Verta para o inglês esta frase do texto sobre fiscalizações de trânsito: "De outro, gestores públicos sustentam que as blitzes são ferramentas estratégicas essenciais, pois frequentemente recuperam veículos roubados, apreendem armas, drogas, contrabando e tiram criminosos de circulação."

───── Trecho selecionado ─────

Prisão que de retorno financeiro:
"O foco é prender veículos para gerar receitas. Prender bandidos gera despesas ao Estado". Com esse método, a bandidagem prolifera sem incômodos".
O desabafo de um paranaense sobre a atuação das forças de segurança nas ruas e entradas reacendeu a revolta de motoristas e trabalhadores que dependem do veículo no dia a dia.
A crítica aponta que as fiscalizações de trânsito estão sendo priorizadas para gerarem retorno financeiro imediato ao Estado - por meio de multas, guinchos e diárias de pátio - enquanto o combate direto ao crime acaba ficando em segundo plano por gerar apenas custos operacionais e de custódia.
A polêmica dividiu a opinião de condutores e especialistas em segurança. De um lado, trabalhadores e críticos da alta carga tributária denunciam as apreensões de carros por débitos administrativos como uma cobrança coercitiva de arrecadação e cobram foco no combate aos crimes violentos para a "real segurança da sociedade".
De outro, gestores públicos sustentam que as blitzes são ferramentas estratégicas essenciais, pois frequentemente recuperam veículos roubados, apreendem armas, drogas, contrabando e tiram criminosos de circulação.

───── Dados fornecidos ─────

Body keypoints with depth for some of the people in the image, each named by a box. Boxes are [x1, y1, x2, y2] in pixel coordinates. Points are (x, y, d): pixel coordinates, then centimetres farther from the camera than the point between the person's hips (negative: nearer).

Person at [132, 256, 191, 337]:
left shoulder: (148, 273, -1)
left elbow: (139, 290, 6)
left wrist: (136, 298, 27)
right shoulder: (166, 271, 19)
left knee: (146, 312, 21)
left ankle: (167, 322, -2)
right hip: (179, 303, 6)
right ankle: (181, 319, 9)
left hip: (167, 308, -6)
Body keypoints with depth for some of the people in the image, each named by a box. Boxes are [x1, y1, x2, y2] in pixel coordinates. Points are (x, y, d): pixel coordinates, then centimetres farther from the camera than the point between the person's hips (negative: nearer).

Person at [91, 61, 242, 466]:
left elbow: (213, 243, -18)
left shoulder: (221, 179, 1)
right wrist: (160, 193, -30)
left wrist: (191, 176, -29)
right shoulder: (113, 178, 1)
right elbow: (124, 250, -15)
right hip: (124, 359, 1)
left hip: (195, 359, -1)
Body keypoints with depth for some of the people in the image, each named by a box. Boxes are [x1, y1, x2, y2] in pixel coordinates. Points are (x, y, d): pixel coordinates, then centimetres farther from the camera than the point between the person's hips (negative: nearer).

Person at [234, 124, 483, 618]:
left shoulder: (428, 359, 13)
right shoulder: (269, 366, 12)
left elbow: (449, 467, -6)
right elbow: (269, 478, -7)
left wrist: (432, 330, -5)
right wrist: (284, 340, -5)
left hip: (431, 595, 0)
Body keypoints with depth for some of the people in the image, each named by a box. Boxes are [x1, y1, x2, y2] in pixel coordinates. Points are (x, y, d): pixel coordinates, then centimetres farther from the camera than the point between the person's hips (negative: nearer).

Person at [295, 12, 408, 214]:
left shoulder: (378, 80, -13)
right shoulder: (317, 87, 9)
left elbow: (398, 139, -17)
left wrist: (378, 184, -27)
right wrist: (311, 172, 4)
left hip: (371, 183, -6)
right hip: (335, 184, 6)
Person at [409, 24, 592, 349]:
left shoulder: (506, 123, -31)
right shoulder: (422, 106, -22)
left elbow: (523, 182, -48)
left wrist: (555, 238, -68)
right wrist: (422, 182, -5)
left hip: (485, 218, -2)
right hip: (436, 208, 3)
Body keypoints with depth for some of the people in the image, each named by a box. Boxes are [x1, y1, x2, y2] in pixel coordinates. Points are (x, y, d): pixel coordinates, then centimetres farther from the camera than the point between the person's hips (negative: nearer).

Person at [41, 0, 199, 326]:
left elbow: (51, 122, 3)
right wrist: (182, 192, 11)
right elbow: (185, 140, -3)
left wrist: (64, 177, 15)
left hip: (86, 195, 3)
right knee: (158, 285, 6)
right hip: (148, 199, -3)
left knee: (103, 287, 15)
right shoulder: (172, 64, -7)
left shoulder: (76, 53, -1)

─────

Resolução do exercício: On the other side, public administrators maintain that traffic checkpoints are essential strategic tools, since they frequently recover stolen vehicles, seize weapons, drugs, and contraband, and take criminals off the streets.